See the Apple-Google example and their difference in behavior in terms of privacy: Apple decided that photo recognition would not be performed on its systems but on the device taking the photo; Google performs the recognition on its systems. Leaving aside the privacy issue, this has a practical consequence: An Apple device can recognize a person in a photograph and another device of the same owner would not recognize it; in the case of Google, the recognition of specific persons is transmitted between the different devices linked to the same person.

If an increase in processing power and miniaturization were sufficient to break down the division between the part of the system that learns and the part of the system that executes tasks, this would have immediate consequences:

Devices equipped with A.I. would learn on an individualized basis. Thus, for example, an aircraft transmitting operational experience data to the manufacturer would stop doing so to learn on its own. However, it would turn out that the specific aircraft's experience would be as relevant as the pilot's experience in the type of flight. It would learn from its own experience, not from that of other aircraft of the same type. Today it would seem incredible to think of an aircraft whose software would specialize in a high-traffic environment while another identical plane would become a specialist in oceanic flights. However, that is feasible if the I.T. hardware advances sufficiently.

Hacking would be more difficult as the aircraft would not receive external data but would learn from its own experience.

Some other aspects, such as the so-called "deep-fake" would also be facilitated so that, for example, the recognition of voices or images would be enhanced when referring to a group of people or a particular ethnic group and more relevant to the user of the system.

What would happen if, for example, a speaker was able to translate and, moreover, do so using a voice equal to that of the sender? Nowadays, these processes need a lot of data and, in addition, must be processed by the part of the system that has the capacity to do so. Putting it in the hands of the user would be a clear advance... although it would also open the door to many inappropriate behaviors.

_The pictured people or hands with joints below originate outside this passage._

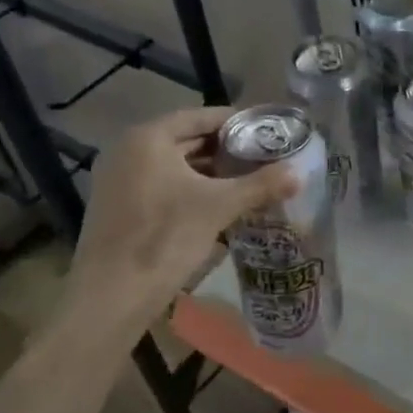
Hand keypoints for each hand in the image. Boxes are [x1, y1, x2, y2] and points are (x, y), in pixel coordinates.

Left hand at [64, 107, 296, 332]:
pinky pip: (160, 186)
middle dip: (225, 150)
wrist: (112, 295)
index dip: (237, 123)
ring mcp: (117, 179)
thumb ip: (260, 185)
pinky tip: (215, 207)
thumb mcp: (219, 207)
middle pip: (186, 140)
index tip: (266, 132)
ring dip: (208, 173)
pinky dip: (188, 190)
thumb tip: (299, 173)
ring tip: (246, 182)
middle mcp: (127, 150)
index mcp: (148, 137)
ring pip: (173, 166)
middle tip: (261, 158)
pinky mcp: (116, 206)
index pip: (201, 116)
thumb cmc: (166, 238)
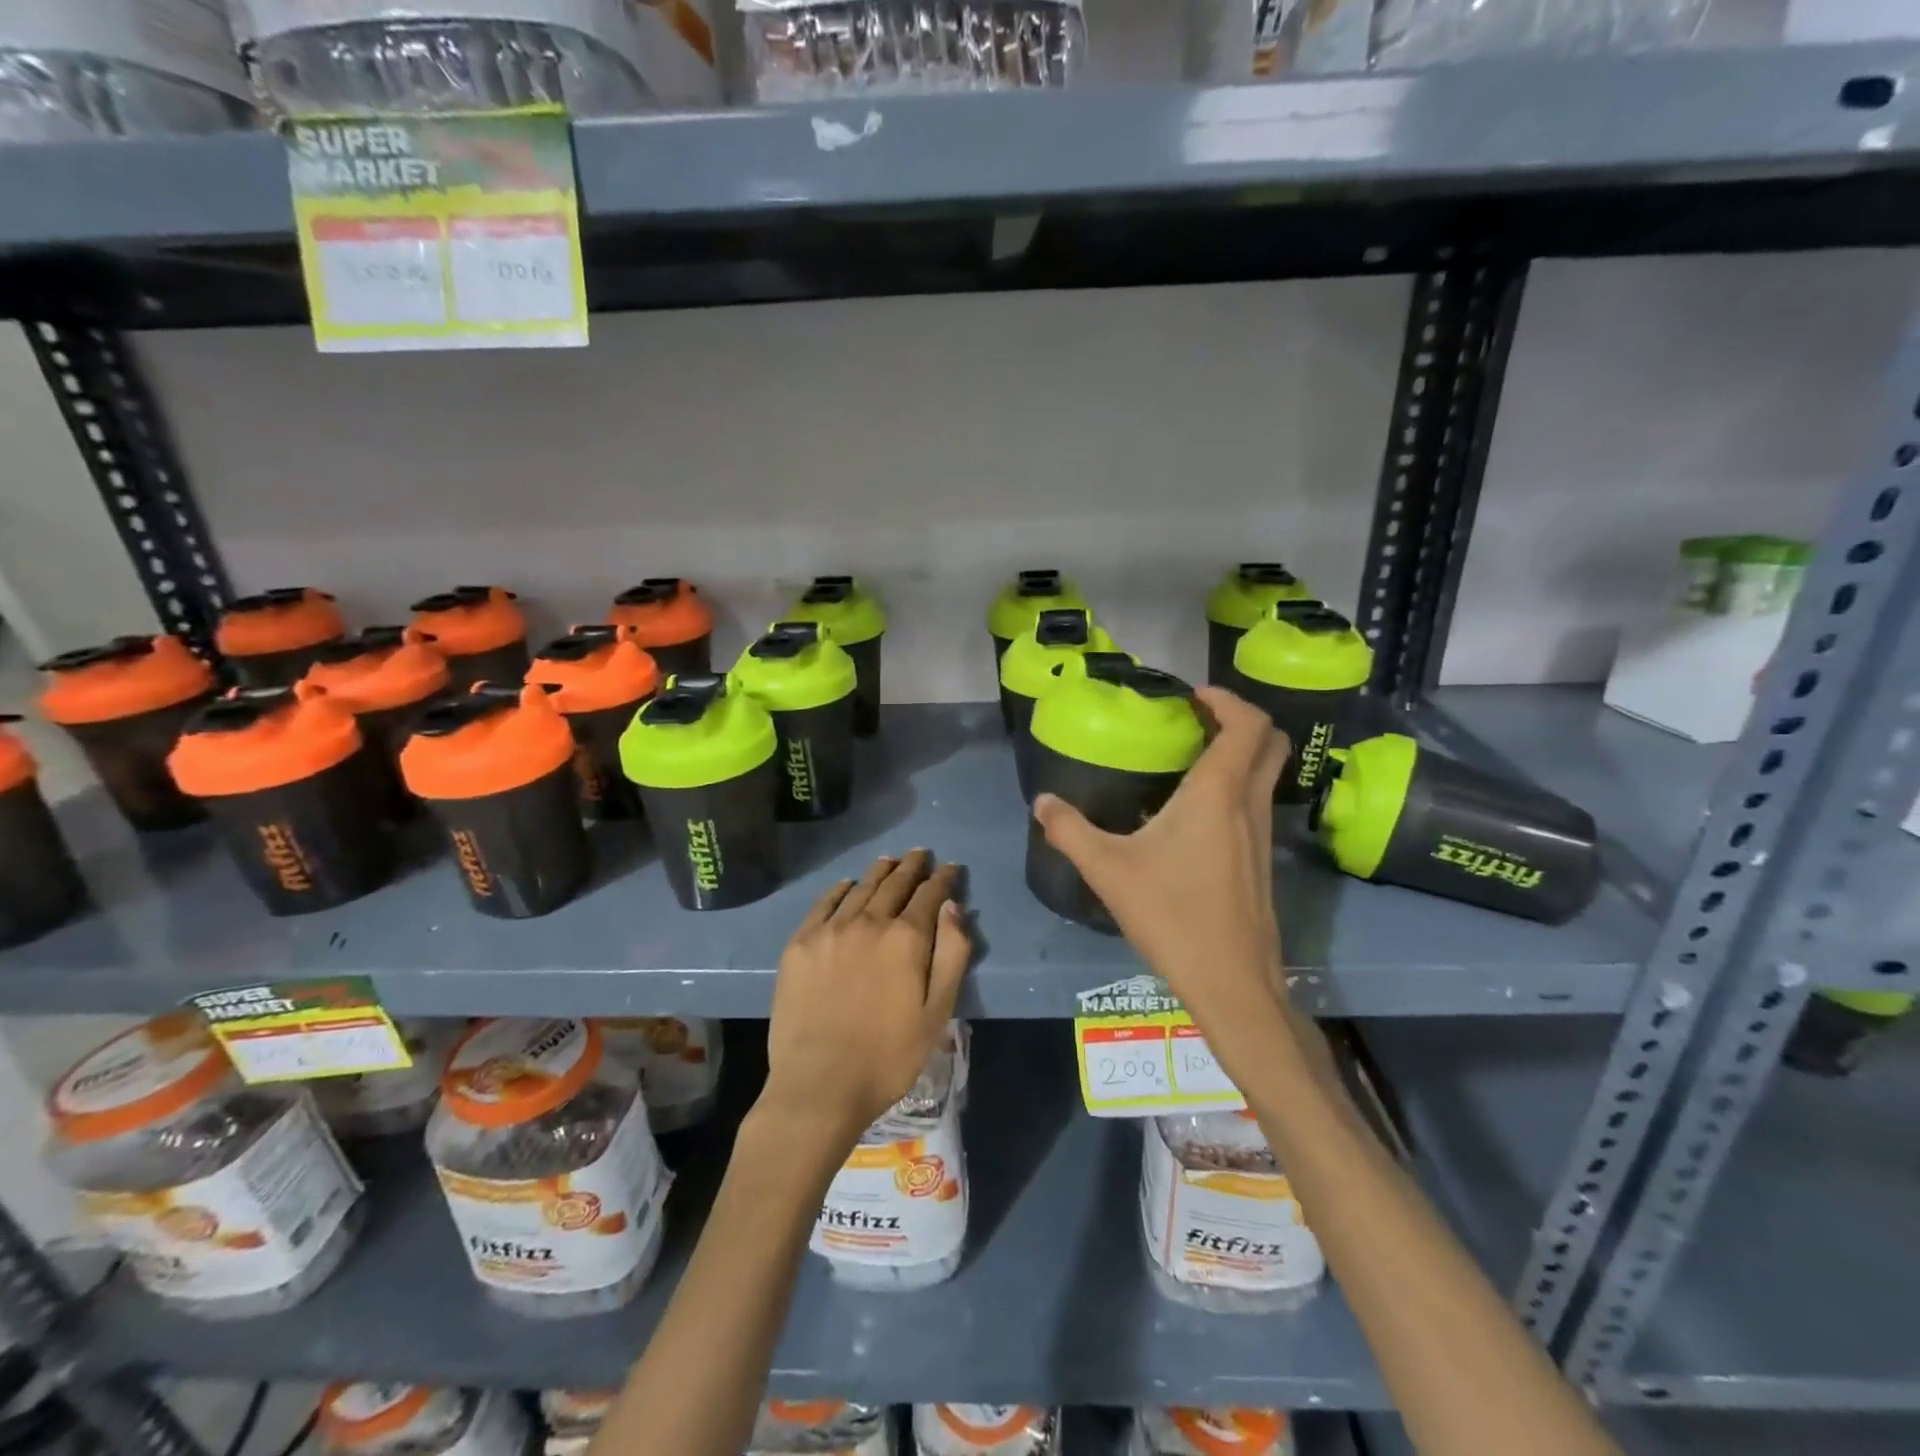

In short, there is great potential in A.I. although it is not without risk, without resorting to sci-fi or political fiction. Dreyfuss' mention that the system will never go beyond a "competent" stage without reaching the "expert" level is very relevant, if we do not forget that, in defining such stages, Dreyfuss himself points out that the "competent" could obtain better results than the "expert".

Undoubtedly, this may displace many experts in favor of systems whose quality of knowledge is inferior but whose results are better. What is the incentive to train experts with no other objective than to teach systems and knowing that the ability to teach is limited, among other things, by the vehicle of language? Both, experts and systems would end up seeing their knowledge degraded in the process.

Finally, there are high-risk activities where the ability to integrate learning and execution - specifically human- can be key to addressing urgent and unforeseen situations. If addressed by the system, they would only lead to a blockage or entry into an endless loop. In these fields, the input of A.I. requires extreme care while maintaining the human's learning capacity and, above all, its unrestricted situation awareness and capacity for action.